In [1]:
# Compilation
# uncomment the line above if you want to run this script directly
# !make

# uncomment the following lines to use the virtual environment
# !make venv
# !source venv/bin/activate

In [2]:
import os 
import numpy 
import matplotlib.pyplot as plt

import scientific_toolbox.stats as stats
from scientific_toolbox.stats import StatisticsAnalyzer, Dataset

In [None]:
# Instantiate the dataset
dataset = stats.Dataset()


sample_data = [
    {"Height": 170.2, "Weight": 65.4, "Age": 25, "Gender": "Male"},
    {"Height": 165.5, "Weight": 54.1, "Age": 31, "Gender": "Female"},
    {"Height": 180.3, "Weight": 72.0, "Age": 28, "Gender": "Male"},
    {"Height": 155.0, "Weight": 48.5, "Age": 22, "Gender": "Female"},
    {"Height": 175.6, "Weight": 70.2, "Age": 30, "Gender": "Male"},
    {"Height": 168.4, "Weight": 62.0, "Age": 29, "Gender": "Female"},
    {"Height": 183.2, "Weight": 85.3, "Age": 40, "Gender": "Male"},
]

# populate the dataset
for row in sample_data:
    dataset.addRow(row)

print("Dataset created and rows added.")




In [None]:
# Retrieve column names and number of rows
column_names = dataset.getColumnNames()
print("Column Names:", column_names)
print("Number of rows in dataset:", dataset.size())

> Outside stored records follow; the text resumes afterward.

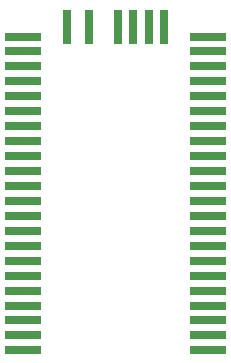
<source format=gtp>
G04 MADE WITH FRITZING*
G04 WWW.FRITZING.ORG*
G04 DOUBLE SIDED*
G04 HOLES PLATED*
G04 CONTOUR ON CENTER OF CONTOUR VECTOR*
%ASAXBY*%
%FSLAX23Y23*%
%MOIN*%
%OFA0B0*%
%SFA1.0B1.0*%
%ADD10R,0.119113X0.027432*%
%ADD11R,0.119113X0.027418*%
%ADD12R,0.027789X0.117580*%
%ADD13R,0.027803X0.117580*%
%LNPASTEMASK1*%
G90*
G70*
G54D10*
X511Y1741D03*
X511Y1692D03*
X511Y1642D03*
X511Y1592D03*
X511Y1542D03*
X511Y1492D03*
X511Y1443D03*
X511Y1393D03*
X511Y1343D03*
X511Y1293D03*
X511Y1244D03*
X511Y1194D03*
G54D11*
X511Y1144D03*
X511Y1094D03*
X511Y1045D03*
X511Y995D03*
X511Y945D03*
X511Y895D03*
X511Y845D03*
X511Y796D03*
X511Y746D03*
X511Y696D03*
X1126Y696D03*
X1126Y746D03*
X1126Y796D03*
X1126Y845D03*
X1126Y895D03*
X1126Y945D03*
X1126Y995D03*
X1126Y1045D03*
X1126Y1094D03*
X1126Y1144D03*
G54D10*
X1126Y1194D03*
X1126Y1244D03*
X1126Y1293D03*
X1126Y1343D03*
X1126Y1393D03*
X1126Y1443D03*
X1126Y1492D03*
X1126Y1542D03*
X1126Y1592D03*
X1126Y1642D03*
X1126Y1692D03*
X1126Y1741D03*
G54D12*
X979Y1775D03*
X929Y1775D03*
X878Y1775D03*
G54D13*
X828Y1775D03*
G54D12*
X731Y1775D03*
X657Y1775D03*
G04 End of PasteMask1*
M02*
</source>
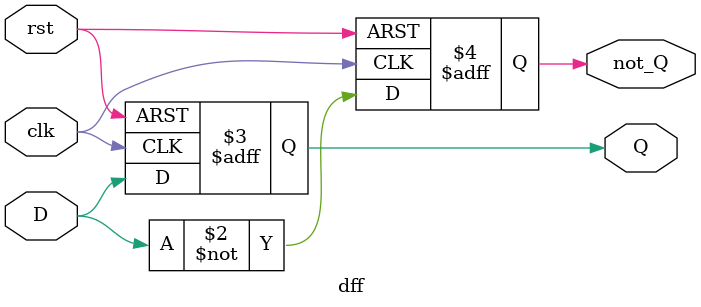
<source format=v>
module dff (
    input clk,
    input rst,
    input D,
    output reg Q,
    output reg not_Q
);

    always @(posedge clk or posedge rst) begin
        if (rst) begin
            Q <= 0;
            not_Q <= 0;
        end
        else begin
            Q <= D;
            not_Q <= ~D;
        end
    end
endmodule

</source>
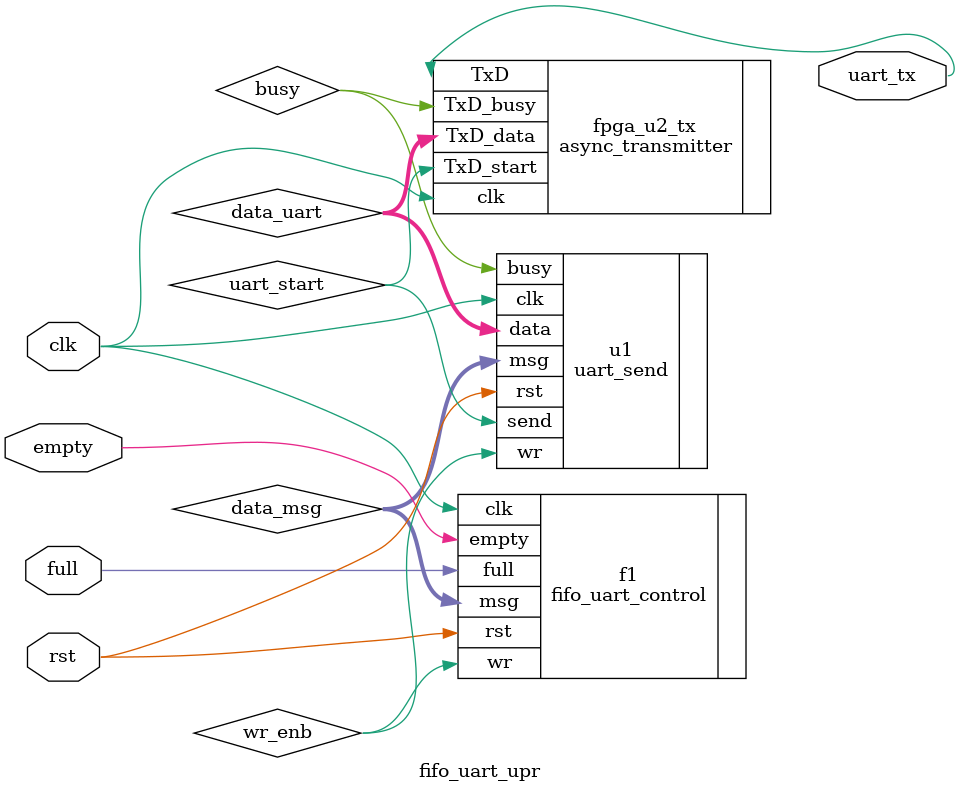
<source format=v>
`timescale 1 ns / 1 ps

module fifo_uart_upr (
	output wire uart_tx,
	input wire clk,
	input wire empty,
	input wire full,
	input wire rst
);

wire [7:0] data_msg;
wire wr_enb;
wire uart_start;
wire busy;
wire [7:0] data_uart;



fifo_uart_control 
f1(
	.msg(data_msg),
	.wr(wr_enb),
	.clk(clk),
	.full(full),
	.empty(empty),
	.rst(rst)
);
	

uart_send 
u1(
	.send(uart_start),
	.data(data_uart),
	.clk(clk),
	.msg(data_msg),
	.busy(busy),
	.rst(rst),
	.wr(wr_enb)
);	


async_transmitter
fpga_u2_tx(
	.clk(clk),
	.TxD_start(uart_start),
	.TxD_data(data_uart),
	.TxD(uart_tx),
	.TxD_busy(busy)
);		


endmodule

</source>
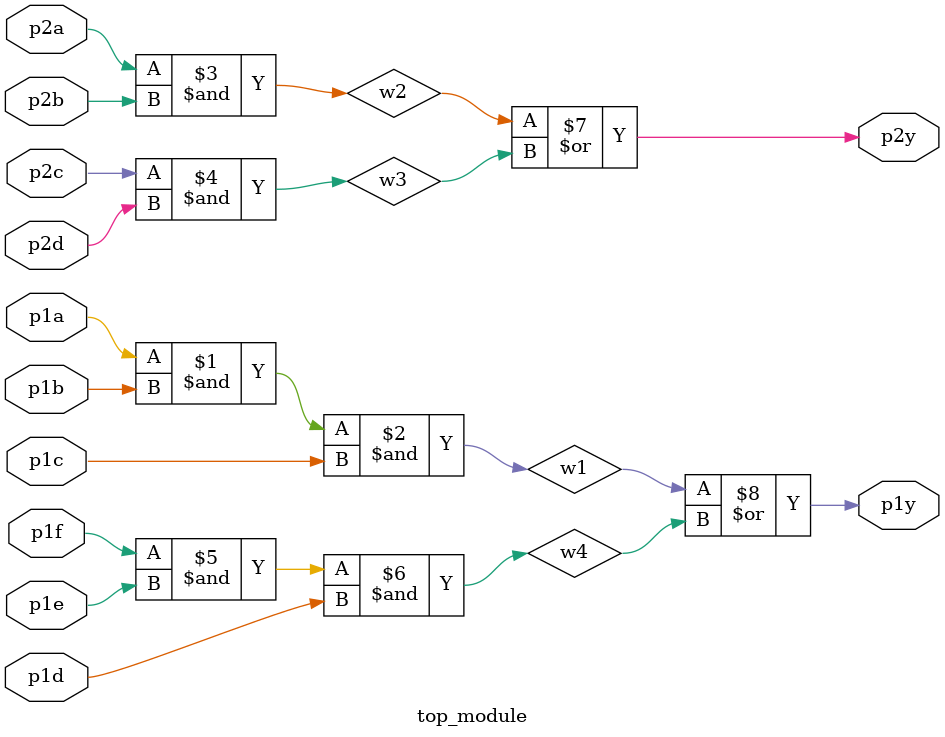
<source format=v>
module top_module ( 
    input p1a, p1b, p1c, p1d, p1e, p1f, p2a, p2b, p2c, p2d,
    output p1y, p2y);
	wire w1, w2, w3, w4;
    and A1(w1, p1a, p1b, p1c), A2(w2, p2a, p2b), A3(w3, p2c, p2d), A4(w4, p1f, p1e, p1d);
    or O1(p2y, w2, w3), O2(p1y, w1, w4);
endmodule

</source>
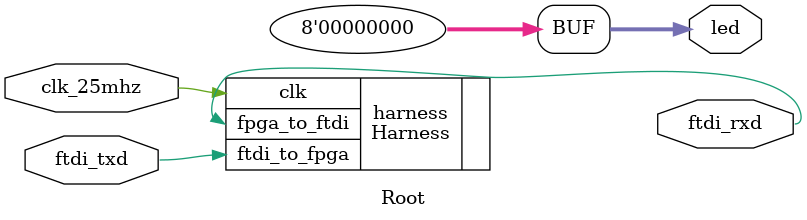
<source format=v>
`include "harness.v"

module Root (
  input clk_25mhz,
  input ftdi_txd,
  output ftdi_rxd,
	output[7:0] led
);   
  
  Harness#(
    .ADDR_SIZE(4),
    .VAL_SIZE(4)    
  ) harness (
    .clk(clk_25mhz),
    .ftdi_to_fpga(ftdi_txd),
    .fpga_to_ftdi(ftdi_rxd)
  );

  assign led = 0;

endmodule

</source>
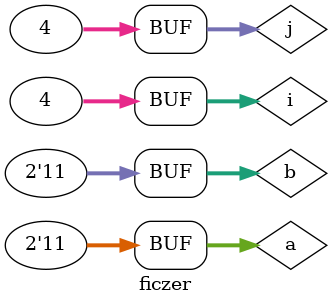
<source format=v>
`timescale 1ns / 1ps


module ficzer;

	// Inputs
	reg [1:0] a;
	reg [1:0] b;

	// Outputs
	wire [2:0] y;

	// Instantiate the Unit Under Test (UUT)
	modulo uut (
		.a(a), 
		.b(b), 
		.y(y)
	);
	
	integer i=0,j=0;
	
	initial begin
		for( i=0; i<4; i=i+1 ) begin 
			for( j=0; j<4; j=j+1 ) begin 
				a = i; b = j; #10;
			end
		end 
	end
      
endmodule


</source>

print("\nColumn type validation:")
for col in column_names:
    print(f"{col}: {'numeric' if dataset.isNumeric(col) else 'non-numeric'}")



In [None]:
# Create a StatisticalAnalyzer object
analyzer = stats.StatisticalAnalyzer(dataset)
print("StatisticalAnalyzer created.")


In [None]:
numeric_columns = [col for col in column_names if dataset.isNumeric(col)]
for col in numeric_columns:

    mean_val = analyzer.mean(col)
    median_val = analyzer.median(col)
    var_val = analyzer.variance(col)
    std_val = analyzer.standardDeviation(col)
    
    print(f"\n--- {col} ---")
    print(f"Mean: {mean_val:.3f}")
    print(f"Median: {median_val:.3f}")
    print(f"Variance: {var_val:.3f}")
    print(f"Std Dev: {std_val:.3f}")


In [7]:
# You can also get the mean of a column by passing the column_name directly
mean_age = analyzer.mean(column_names[1])

In [None]:
# frquency count for column with strings
gender_frequency = analyzer.frequencyCountStr("Gender")
print("Frequency Count for Gender:")
print(gender_frequency)


In [None]:
# frquency count for column with numbers
age_frequency = analyzer.frequencyCount("Age")
print("Frequency Count for Age:")
print(age_frequency)


In [None]:
corr_matrix = analyzer.correlationMatrix(numeric_columns)
print("Correlation Matrix (Height, Weight, Age):")
print(corr_matrix)

In [None]:
strong_corrs = analyzer.reportStrongCorrelations(numeric_columns, 0.7)
print("Strong Correlations (|corr| > 0.7):")
print(strong_corrs)